[Collection entries]
########

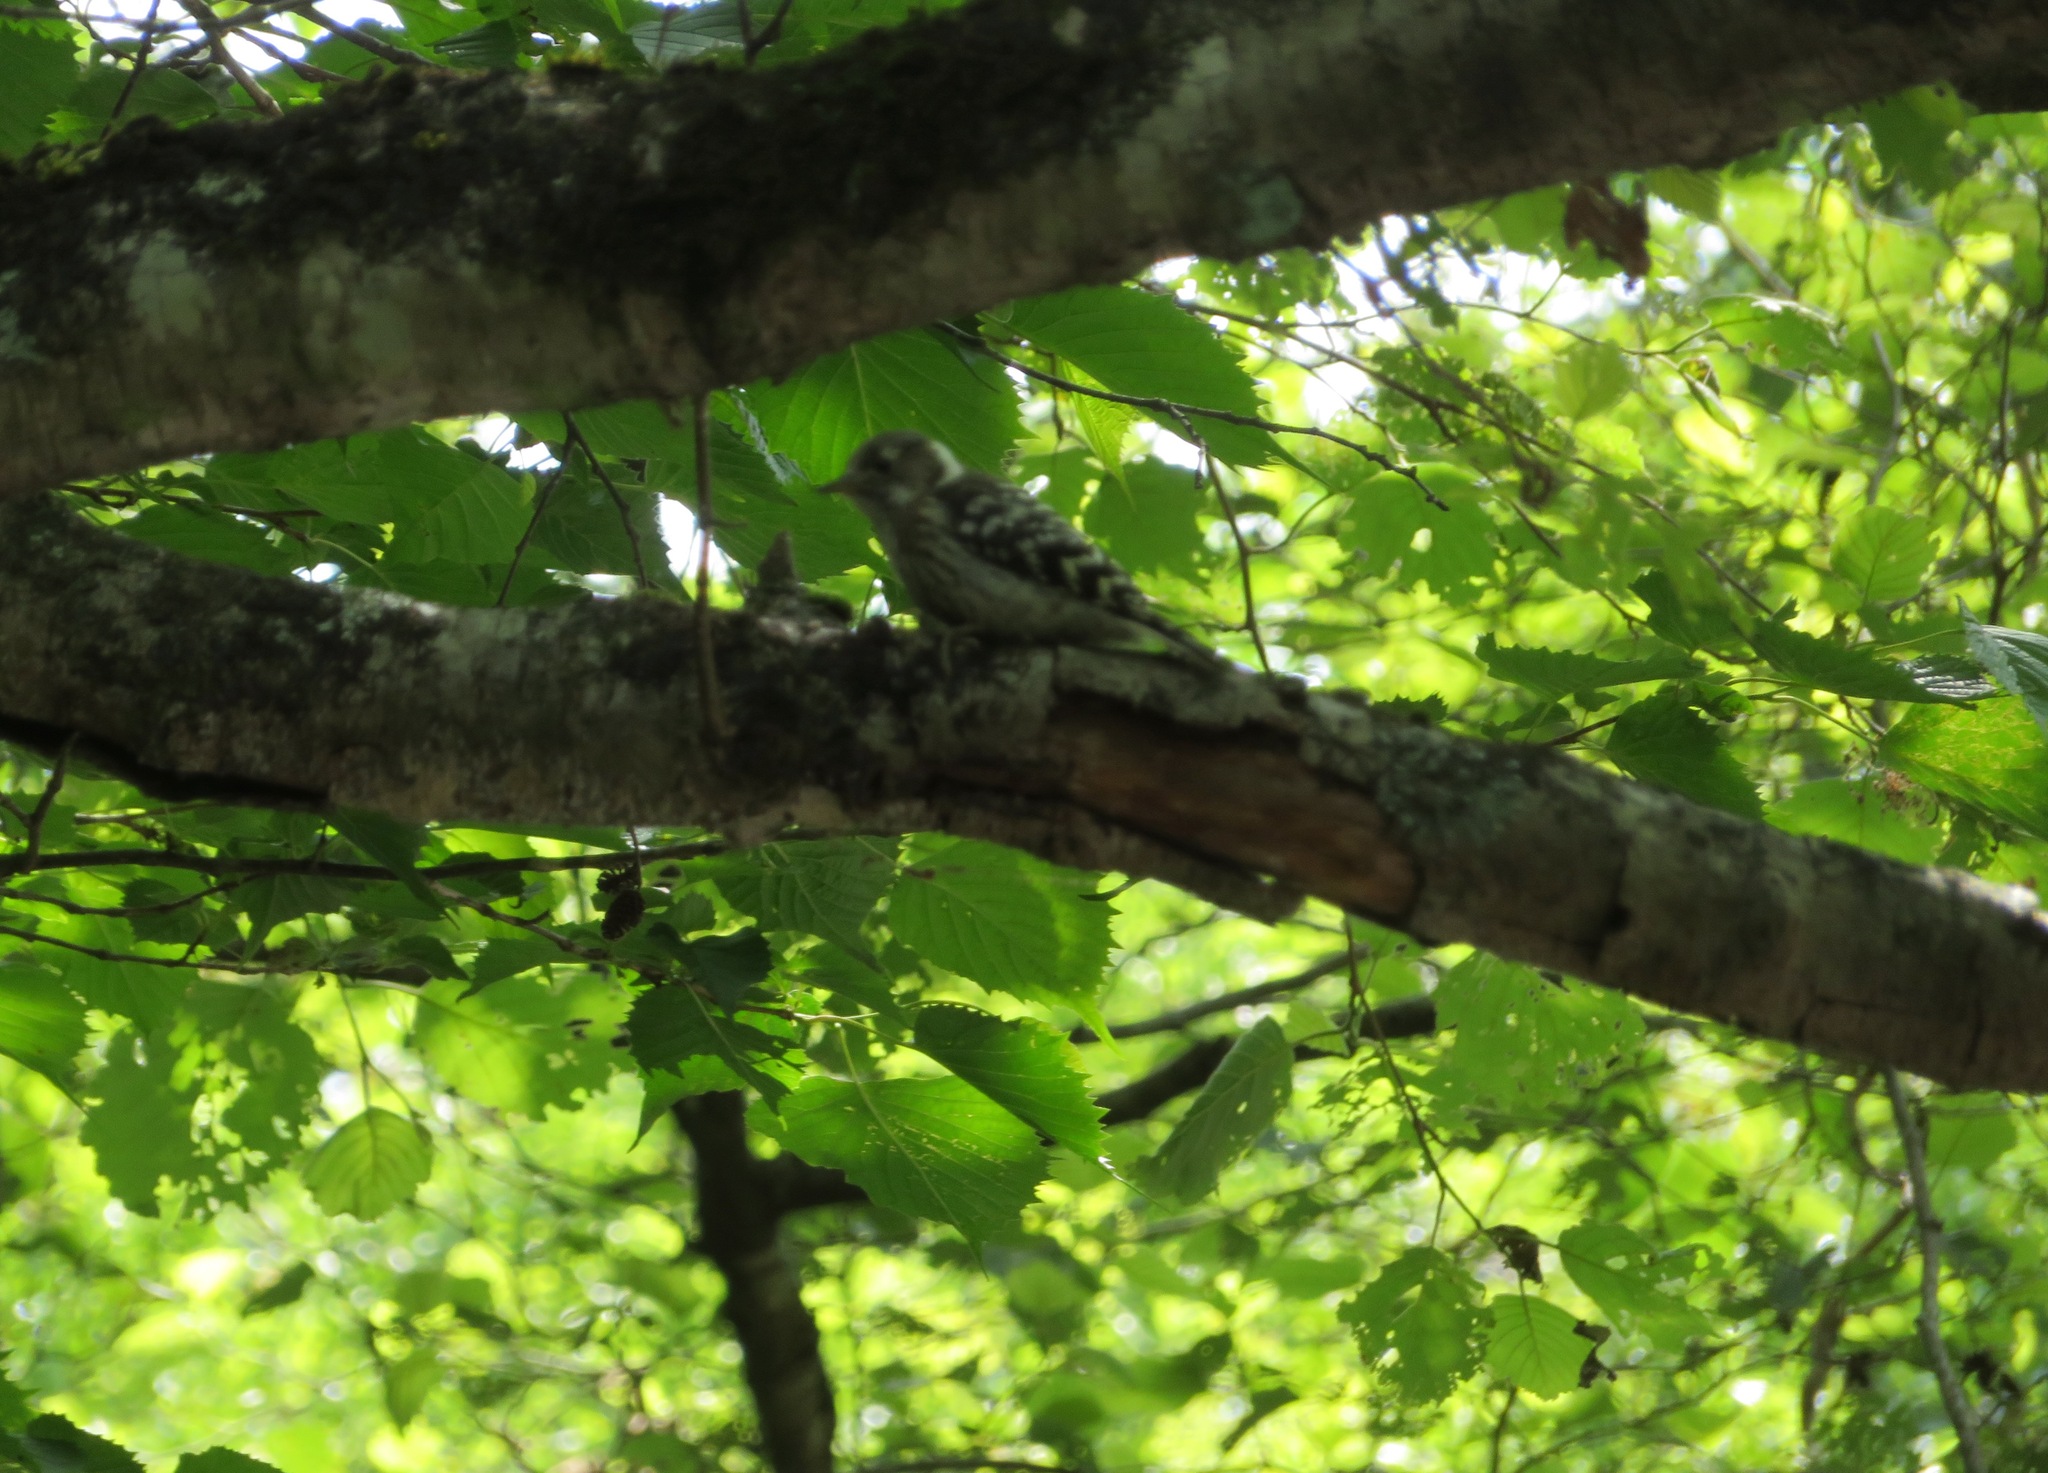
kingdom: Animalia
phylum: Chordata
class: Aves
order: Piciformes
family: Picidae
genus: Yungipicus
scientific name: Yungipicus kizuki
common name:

########

**Description of the task:**
Write out the listing again with every "common name" renamed to "vernacular name" and everything else left unchanged. Leave the pictures out.

**Solution to this exercise:**
kingdom: Animalia
phylum: Chordata
class: Aves
order: Piciformes
family: Picidae
genus: Yungipicus
scientific name: Yungipicus kizuki
vernacular name:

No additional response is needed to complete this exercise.